**DATA SUPPLIED**
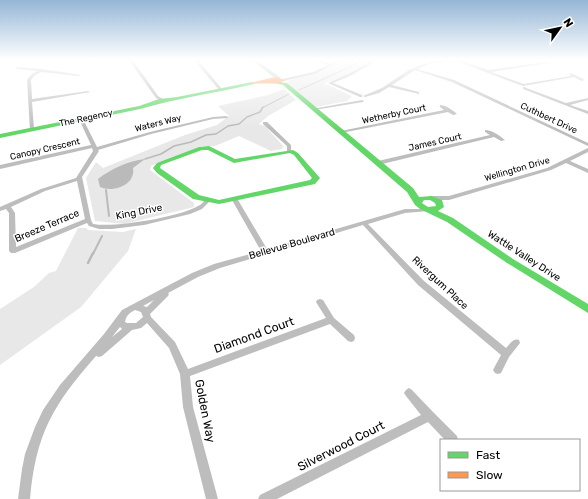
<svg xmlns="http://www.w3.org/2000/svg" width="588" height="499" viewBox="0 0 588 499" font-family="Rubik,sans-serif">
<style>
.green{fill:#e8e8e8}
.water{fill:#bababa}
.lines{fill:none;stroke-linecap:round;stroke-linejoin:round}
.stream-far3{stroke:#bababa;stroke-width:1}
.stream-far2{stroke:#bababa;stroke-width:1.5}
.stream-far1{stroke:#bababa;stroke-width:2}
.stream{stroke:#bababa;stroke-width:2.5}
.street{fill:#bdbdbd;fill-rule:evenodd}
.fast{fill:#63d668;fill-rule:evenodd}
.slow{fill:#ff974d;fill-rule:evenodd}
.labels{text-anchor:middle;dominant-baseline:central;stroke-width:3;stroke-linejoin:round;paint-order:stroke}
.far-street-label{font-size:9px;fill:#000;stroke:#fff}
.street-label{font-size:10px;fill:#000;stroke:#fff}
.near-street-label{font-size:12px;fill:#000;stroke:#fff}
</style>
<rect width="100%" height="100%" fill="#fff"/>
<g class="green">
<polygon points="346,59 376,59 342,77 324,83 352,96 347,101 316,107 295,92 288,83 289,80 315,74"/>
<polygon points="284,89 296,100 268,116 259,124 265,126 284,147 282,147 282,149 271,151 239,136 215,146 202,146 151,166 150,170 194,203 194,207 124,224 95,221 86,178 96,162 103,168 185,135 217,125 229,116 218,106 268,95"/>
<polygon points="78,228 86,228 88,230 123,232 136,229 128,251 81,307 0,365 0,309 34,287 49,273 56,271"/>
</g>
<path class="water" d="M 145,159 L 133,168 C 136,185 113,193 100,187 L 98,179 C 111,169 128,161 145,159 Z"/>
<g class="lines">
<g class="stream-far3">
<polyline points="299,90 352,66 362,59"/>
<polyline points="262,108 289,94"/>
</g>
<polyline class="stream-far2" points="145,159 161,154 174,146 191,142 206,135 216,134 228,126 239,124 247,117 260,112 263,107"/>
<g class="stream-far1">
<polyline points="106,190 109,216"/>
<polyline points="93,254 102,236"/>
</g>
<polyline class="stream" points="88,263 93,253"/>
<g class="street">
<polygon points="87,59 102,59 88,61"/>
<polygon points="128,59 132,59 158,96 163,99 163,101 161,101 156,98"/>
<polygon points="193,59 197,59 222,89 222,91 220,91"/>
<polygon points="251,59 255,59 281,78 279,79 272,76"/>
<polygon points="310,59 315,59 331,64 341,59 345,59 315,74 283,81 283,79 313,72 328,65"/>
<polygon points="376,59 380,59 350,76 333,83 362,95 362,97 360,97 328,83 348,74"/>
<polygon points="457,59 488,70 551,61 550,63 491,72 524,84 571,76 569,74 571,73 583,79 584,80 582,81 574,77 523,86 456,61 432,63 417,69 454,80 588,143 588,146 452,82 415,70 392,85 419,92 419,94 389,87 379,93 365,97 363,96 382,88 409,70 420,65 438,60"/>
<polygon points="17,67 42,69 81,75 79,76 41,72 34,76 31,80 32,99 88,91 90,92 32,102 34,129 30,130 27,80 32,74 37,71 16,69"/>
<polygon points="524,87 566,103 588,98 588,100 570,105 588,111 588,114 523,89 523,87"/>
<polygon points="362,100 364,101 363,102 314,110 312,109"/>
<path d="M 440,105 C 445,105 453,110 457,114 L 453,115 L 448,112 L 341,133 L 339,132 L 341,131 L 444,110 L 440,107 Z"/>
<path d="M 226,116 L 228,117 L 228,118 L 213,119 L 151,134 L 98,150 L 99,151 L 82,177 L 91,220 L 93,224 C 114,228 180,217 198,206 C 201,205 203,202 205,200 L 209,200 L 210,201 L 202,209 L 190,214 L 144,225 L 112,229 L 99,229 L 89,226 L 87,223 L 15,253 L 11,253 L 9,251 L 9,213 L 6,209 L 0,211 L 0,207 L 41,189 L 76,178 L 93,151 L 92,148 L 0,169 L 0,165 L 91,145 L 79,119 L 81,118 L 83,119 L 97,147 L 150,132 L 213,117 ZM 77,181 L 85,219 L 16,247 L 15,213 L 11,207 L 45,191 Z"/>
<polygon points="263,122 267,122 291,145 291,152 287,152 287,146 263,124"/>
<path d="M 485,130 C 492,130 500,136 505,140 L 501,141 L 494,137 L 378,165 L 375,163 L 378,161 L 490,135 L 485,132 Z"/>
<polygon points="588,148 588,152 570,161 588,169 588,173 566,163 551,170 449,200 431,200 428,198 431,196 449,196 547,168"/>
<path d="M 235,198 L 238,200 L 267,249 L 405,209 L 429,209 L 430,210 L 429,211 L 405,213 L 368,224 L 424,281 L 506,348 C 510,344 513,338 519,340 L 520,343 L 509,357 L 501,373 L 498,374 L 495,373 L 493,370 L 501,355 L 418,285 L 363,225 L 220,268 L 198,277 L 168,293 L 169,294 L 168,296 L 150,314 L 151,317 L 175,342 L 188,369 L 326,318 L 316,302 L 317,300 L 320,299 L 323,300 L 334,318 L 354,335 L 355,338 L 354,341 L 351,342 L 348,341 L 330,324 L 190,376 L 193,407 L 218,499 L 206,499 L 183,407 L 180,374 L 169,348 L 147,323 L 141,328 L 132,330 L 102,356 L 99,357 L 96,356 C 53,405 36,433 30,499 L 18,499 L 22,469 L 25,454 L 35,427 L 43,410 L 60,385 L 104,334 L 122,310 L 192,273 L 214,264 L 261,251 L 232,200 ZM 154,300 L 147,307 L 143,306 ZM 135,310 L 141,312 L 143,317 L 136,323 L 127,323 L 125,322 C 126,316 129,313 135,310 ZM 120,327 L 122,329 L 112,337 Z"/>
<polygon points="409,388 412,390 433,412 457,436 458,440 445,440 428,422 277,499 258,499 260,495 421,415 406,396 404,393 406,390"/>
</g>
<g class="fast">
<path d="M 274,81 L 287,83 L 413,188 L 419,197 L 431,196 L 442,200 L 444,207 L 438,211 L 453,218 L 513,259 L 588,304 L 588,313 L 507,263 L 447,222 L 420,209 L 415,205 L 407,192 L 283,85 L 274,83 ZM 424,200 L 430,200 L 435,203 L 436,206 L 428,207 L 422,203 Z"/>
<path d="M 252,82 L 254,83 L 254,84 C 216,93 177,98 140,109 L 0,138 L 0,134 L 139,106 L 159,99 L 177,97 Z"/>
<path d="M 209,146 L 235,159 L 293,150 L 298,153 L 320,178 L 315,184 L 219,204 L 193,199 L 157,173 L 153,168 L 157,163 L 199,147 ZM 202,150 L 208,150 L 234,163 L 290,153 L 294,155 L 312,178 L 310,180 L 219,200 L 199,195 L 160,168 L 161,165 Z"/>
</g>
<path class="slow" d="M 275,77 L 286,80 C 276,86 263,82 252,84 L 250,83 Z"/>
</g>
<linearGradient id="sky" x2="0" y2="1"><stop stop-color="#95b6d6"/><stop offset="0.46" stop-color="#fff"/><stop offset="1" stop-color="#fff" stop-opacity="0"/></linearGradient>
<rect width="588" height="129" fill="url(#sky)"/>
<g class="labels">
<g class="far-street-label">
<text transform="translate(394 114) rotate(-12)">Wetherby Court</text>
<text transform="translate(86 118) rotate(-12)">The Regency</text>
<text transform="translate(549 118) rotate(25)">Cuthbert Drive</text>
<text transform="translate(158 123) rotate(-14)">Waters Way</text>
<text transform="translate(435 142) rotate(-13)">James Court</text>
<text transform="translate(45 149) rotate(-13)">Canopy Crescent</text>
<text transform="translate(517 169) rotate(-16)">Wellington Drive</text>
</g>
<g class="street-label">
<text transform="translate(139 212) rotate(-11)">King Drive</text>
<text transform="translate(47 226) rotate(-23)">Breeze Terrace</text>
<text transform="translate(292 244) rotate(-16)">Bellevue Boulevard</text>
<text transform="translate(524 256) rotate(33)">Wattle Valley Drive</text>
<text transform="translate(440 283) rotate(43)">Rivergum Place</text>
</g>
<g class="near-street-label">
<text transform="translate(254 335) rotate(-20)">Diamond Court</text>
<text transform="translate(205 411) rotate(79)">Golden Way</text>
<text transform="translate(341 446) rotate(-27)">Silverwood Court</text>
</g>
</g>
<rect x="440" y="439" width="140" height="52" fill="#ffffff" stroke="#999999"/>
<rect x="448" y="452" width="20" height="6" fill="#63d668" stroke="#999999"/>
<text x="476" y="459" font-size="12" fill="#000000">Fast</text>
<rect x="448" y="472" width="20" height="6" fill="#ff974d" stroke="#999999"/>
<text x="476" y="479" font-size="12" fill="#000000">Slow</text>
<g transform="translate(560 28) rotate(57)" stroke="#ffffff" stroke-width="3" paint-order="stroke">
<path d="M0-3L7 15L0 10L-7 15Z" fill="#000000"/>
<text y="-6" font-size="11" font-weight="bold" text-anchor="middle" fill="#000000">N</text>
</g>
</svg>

**PROBLEM TO SOLVE**
Each line above holding the word "lines" counts; reply with how many there are, only the number.

**SOLUTION FOR THIS PROBLEM**
2